(Data extract Opens)

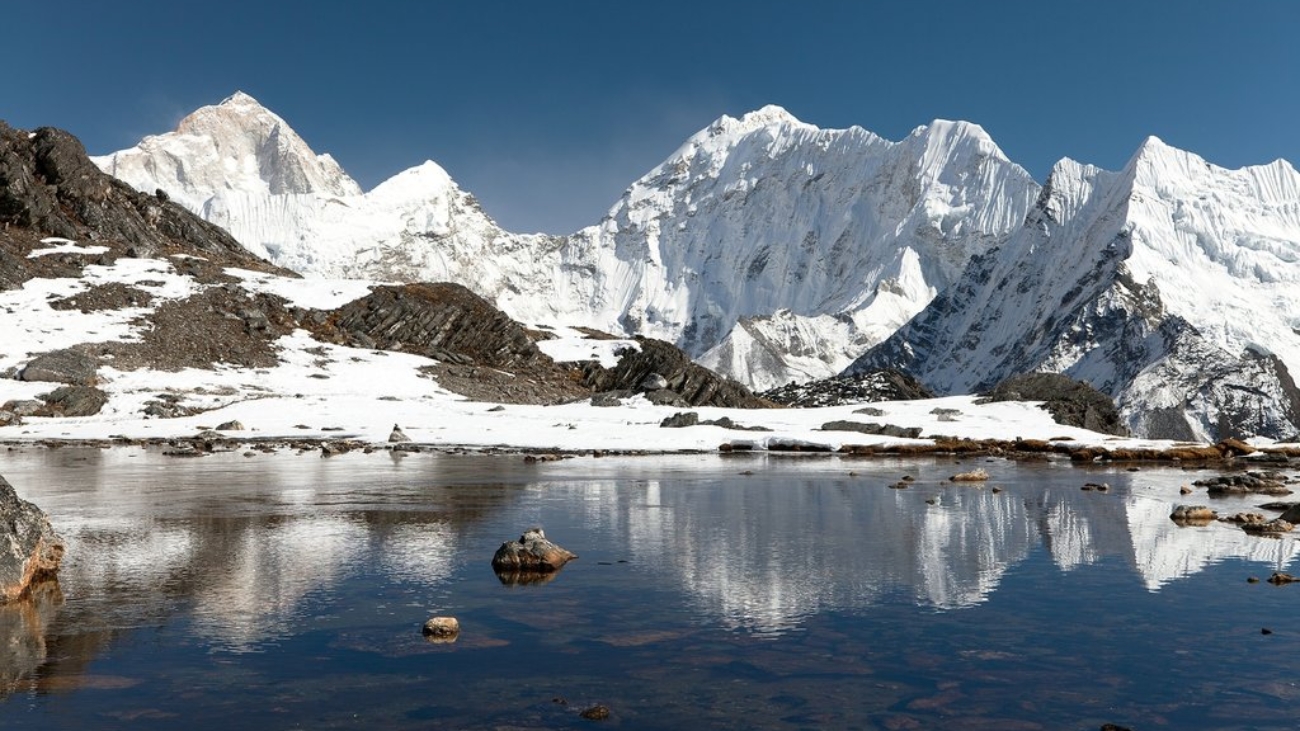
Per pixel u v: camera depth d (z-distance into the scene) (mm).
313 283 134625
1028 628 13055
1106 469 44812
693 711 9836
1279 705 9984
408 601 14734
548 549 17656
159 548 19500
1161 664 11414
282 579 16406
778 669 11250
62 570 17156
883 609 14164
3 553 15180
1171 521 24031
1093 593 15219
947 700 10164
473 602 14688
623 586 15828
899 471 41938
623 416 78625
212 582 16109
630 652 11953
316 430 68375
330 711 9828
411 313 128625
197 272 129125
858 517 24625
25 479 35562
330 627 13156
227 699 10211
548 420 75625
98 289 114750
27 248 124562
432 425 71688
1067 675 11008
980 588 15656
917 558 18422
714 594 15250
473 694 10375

(Data extract Closes)

Exercise details => All of the entries above are to be written out exactly, with no pictures.

Final answer =>
Per pixel u v: camera depth d (z-distance into the scene) (mm).
313 283 134625
1028 628 13055
1106 469 44812
693 711 9836
1279 705 9984
408 601 14734
548 549 17656
159 548 19500
1161 664 11414
282 579 16406
778 669 11250
62 570 17156
883 609 14164
3 553 15180
1171 521 24031
1093 593 15219
947 700 10164
473 602 14688
623 586 15828
899 471 41938
623 416 78625
212 582 16109
630 652 11953
316 430 68375
330 711 9828
411 313 128625
197 272 129125
858 517 24625
25 479 35562
330 627 13156
227 699 10211
548 420 75625
98 289 114750
27 248 124562
432 425 71688
1067 675 11008
980 588 15656
917 558 18422
714 594 15250
473 694 10375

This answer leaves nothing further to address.